Now, unfortunately, there are a few downsides to relying on passwordless authentication though, such as higher implementation cost, the additional training and expertise needed, and the fact that this can provide a single point of failure since all of your systems are relying on a single passwordless authentication factor, like a token or a similar device. For example, if you’re relying on a biometric authentication factor for your passwordless authentication system, you’re now going to have to worry about biometric impersonation, as this could render all of our security useless. Biometric impersonation is the act of pretending to be another user to bypass a biometric based password list authentication system.
For example, if you’ve ever watched a spy movie, you’ve probably seen a spy try to collect an authorized user’s fingerprints from a can of soda or a glass. And then they try to recreate that user’s unique fingerprint with all of its ridges and valleys in order to bypass a fingerprint scanner and steal whatever secrets lie beyond the locked door. This is the Hollywood version of biometric impersonation. It’s essentially what we’re talking about here. If you’re going to rely on a passwordless authentication system with only a single factor, such as a fingerprint reader or a facial scanner or a retinal scanner, you need to ensure that that system has a very low false positive rate in order to prevent biometric impersonation from being successful. Overall though, using fingerprints and facial recognition is considered fairly secure. For example, if you consider the iPhone’s Touch ID and Face ID systems as compared to a standard Pin for authentication, you’re going to see they are decently secure.

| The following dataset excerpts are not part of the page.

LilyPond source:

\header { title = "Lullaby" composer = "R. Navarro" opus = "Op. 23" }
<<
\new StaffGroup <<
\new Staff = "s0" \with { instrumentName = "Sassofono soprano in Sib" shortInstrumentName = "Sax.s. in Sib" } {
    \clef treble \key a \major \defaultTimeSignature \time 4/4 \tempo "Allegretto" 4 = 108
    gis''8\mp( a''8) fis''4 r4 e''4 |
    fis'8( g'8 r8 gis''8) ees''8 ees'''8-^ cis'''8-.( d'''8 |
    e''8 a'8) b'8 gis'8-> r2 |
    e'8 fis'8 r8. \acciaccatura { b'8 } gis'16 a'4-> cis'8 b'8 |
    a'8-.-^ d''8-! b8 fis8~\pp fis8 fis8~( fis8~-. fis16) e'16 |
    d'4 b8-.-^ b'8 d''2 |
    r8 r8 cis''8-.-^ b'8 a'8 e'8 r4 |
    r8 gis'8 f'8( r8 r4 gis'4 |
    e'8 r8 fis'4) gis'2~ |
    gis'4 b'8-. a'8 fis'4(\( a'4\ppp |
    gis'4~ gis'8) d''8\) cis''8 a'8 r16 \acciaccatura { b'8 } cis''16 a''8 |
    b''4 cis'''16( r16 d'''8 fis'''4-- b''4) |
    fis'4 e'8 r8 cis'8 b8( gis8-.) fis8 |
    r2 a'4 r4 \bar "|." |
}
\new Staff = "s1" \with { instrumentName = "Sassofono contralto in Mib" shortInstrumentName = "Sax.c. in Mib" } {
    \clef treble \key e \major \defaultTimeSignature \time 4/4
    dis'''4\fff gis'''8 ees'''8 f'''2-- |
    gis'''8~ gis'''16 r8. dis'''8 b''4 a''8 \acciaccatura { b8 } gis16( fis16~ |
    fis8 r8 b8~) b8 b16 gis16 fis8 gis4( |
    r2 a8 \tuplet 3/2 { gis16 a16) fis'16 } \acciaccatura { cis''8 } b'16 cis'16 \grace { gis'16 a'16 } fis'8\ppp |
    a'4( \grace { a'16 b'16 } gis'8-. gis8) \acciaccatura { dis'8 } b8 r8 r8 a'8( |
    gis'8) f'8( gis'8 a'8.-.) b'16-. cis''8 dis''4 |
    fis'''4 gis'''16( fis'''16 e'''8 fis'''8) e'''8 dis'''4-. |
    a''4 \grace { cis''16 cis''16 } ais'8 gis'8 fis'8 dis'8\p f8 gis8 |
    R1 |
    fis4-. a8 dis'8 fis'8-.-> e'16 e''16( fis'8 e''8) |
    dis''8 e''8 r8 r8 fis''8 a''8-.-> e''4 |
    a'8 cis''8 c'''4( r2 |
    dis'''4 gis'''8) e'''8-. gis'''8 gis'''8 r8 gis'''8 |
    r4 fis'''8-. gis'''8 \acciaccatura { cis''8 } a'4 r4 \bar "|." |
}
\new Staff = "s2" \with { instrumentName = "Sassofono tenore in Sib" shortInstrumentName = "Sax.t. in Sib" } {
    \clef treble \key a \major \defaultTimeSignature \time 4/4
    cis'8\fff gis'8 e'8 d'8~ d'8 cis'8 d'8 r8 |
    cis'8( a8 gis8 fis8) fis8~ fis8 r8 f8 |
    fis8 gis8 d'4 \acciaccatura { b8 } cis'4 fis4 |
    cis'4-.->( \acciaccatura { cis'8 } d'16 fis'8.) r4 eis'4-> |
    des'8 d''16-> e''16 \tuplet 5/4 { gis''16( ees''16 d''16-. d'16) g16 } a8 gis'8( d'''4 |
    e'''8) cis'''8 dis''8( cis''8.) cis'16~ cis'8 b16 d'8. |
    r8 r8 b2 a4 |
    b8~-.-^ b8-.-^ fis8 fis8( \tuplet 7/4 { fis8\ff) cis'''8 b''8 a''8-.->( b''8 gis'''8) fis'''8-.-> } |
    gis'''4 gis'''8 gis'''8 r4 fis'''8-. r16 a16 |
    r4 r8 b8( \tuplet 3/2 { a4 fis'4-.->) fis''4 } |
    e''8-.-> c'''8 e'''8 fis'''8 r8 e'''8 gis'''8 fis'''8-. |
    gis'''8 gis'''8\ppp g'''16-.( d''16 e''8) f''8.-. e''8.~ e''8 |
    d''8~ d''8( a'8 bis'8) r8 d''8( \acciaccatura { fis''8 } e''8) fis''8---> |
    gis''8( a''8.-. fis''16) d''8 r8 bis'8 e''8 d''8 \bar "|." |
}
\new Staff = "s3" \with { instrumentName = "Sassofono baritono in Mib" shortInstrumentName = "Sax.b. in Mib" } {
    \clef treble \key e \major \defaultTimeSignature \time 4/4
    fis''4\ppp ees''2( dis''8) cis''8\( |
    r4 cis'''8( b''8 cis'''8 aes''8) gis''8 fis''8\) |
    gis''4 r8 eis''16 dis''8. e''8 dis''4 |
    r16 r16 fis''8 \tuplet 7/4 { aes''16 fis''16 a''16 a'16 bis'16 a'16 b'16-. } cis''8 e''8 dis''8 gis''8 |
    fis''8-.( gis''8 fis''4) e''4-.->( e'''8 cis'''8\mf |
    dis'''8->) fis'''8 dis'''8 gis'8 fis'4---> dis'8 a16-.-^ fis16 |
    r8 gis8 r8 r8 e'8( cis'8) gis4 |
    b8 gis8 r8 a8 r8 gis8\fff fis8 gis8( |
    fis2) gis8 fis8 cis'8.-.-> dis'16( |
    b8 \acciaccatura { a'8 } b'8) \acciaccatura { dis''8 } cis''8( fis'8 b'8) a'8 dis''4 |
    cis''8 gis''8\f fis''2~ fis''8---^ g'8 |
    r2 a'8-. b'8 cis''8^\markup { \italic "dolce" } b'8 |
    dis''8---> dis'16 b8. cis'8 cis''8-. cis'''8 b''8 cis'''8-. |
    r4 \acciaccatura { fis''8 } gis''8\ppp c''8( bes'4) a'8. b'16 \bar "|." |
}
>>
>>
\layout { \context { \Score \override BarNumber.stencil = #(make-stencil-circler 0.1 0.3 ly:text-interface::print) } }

A standard four digit Pin has a one in 100 chance of being guessed by an attacker. But if you’re using Touch ID with your fingerprint to unlock your device, the chance that somebody else’s fingerprint will unlock your device goes up to one in 50,000, making it five times more secure. If you’re using Face ID with its facial recognition scanning to secure your device, the chances of somebody else’s face unlocking your device goes up to one in 1 million. But for the most secure implementation of a password list authentication system, you should still combine two or more factors to unlock a device and create a multifactor authentication schema, or MFA. For example, if you combine facial recognition with a onetime Pin from an RSA key Fob, your overall security of your systems is going to increase tremendously, because MFA is much more secure than any single factor.